Antes de abrir su primer centro de retiros, Pema pasó muchos años viviendo y entrenándose en centros y templos budistas, sumergiéndose en las antiguas tradiciones de meditación, artes marciales y yoga. Estas prácticas se convirtieron en la base de su vida, no con el objetivo de enseñar, sino como un compromiso de vivir con honestidad y profundidad.
Cuando llegó a Colombia, su único sueño era una vida yóguica tranquila en la selva. Sin embargo, una repentina experiencia cercana a la muerte cambió su trayectoria. Durante una larga recuperación en un hospital de Medellín, se apoyó totalmente en sus años de entrenamiento para sanar física, mental y emocionalmente.

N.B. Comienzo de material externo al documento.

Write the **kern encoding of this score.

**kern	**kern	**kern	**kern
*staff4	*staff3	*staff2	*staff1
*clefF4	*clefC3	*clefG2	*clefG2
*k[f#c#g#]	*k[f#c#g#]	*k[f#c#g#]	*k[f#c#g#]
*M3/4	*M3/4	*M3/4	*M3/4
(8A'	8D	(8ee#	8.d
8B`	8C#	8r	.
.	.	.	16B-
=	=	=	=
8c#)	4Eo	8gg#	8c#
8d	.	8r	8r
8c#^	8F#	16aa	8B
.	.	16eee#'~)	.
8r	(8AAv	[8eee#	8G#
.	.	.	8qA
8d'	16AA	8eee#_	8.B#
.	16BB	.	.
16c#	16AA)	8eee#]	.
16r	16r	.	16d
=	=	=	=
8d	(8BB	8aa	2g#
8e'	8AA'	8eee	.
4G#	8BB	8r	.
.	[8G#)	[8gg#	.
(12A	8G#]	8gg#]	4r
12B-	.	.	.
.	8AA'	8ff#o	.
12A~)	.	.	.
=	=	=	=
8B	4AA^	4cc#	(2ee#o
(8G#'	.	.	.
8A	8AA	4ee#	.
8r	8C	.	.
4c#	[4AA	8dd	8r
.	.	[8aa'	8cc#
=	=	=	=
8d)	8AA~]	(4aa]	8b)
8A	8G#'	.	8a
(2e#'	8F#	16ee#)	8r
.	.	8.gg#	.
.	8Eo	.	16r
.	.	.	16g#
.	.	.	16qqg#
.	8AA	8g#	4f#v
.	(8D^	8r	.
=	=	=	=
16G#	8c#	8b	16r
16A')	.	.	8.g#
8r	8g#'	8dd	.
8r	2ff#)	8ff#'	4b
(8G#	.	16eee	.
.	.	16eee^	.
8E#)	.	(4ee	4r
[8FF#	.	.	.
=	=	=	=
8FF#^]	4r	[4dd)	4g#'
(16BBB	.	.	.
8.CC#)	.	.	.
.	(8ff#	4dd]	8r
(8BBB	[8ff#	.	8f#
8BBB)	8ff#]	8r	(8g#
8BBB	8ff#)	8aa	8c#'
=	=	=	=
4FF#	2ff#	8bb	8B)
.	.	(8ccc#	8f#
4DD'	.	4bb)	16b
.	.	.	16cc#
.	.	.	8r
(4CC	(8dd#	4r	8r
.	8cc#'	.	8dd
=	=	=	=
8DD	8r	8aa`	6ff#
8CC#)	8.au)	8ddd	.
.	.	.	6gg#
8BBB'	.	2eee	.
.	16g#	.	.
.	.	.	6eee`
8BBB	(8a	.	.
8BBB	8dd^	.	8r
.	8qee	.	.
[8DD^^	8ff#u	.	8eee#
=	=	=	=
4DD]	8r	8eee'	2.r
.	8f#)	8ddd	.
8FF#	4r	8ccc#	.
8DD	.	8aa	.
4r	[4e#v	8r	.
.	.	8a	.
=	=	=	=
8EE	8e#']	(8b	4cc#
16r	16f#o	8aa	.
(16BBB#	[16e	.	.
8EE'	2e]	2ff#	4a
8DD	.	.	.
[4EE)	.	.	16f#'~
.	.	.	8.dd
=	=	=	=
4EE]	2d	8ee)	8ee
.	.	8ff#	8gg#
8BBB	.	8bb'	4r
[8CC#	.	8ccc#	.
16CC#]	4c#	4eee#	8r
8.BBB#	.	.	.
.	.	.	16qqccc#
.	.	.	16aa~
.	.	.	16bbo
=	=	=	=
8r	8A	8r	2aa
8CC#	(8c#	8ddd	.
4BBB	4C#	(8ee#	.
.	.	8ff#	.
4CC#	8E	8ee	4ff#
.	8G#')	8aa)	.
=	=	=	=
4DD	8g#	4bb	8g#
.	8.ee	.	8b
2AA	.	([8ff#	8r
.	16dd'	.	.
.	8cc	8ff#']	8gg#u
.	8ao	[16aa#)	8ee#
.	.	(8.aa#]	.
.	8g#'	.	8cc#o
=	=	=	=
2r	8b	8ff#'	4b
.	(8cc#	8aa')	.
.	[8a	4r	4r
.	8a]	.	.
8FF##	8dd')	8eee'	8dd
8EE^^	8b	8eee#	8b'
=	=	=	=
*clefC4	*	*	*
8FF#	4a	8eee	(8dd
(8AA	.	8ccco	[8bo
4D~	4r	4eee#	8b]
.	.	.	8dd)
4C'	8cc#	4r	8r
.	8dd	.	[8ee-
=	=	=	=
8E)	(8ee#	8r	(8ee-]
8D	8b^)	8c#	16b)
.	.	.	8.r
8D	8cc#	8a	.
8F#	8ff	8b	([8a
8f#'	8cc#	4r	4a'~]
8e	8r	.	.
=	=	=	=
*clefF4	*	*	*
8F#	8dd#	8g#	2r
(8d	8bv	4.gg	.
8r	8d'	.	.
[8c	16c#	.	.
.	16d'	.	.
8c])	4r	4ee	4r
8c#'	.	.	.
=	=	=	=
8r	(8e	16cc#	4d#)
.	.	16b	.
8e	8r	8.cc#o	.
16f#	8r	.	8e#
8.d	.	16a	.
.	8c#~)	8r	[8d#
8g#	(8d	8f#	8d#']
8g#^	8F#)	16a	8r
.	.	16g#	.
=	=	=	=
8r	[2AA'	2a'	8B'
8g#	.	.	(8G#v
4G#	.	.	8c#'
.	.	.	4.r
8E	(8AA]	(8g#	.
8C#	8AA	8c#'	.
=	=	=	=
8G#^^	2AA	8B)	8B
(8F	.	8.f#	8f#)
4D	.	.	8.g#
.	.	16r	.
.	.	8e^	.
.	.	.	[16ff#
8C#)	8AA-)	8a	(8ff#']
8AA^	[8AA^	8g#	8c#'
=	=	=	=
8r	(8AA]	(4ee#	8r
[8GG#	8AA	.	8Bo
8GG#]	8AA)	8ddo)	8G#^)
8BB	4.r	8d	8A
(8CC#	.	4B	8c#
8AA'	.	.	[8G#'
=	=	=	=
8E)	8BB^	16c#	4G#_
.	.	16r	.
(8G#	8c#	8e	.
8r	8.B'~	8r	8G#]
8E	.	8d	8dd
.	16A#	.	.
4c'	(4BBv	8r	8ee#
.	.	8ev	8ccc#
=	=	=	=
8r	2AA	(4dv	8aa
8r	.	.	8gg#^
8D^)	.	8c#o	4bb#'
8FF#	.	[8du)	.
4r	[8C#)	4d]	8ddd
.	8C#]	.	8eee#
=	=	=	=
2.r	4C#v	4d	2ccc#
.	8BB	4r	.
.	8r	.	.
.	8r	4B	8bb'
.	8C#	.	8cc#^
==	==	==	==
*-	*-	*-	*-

Al ver la calma y la resiliencia que él encarnaba, los pacientes y visitantes comenzaron a buscar su guía para encontrar su propia paz. Inseguro de si debía enseñarles, Pema se puso en contacto con su gurú, quien lo animó a dedicar su vida a compartir la sabiduría que había recibido. Este viaje llevó a la apertura de La Casa de Loto en 2016 y, años más tarde, a la creación de Senda Loto en 2025, junto a su amigo Oliver, fundador de Senda Hotels.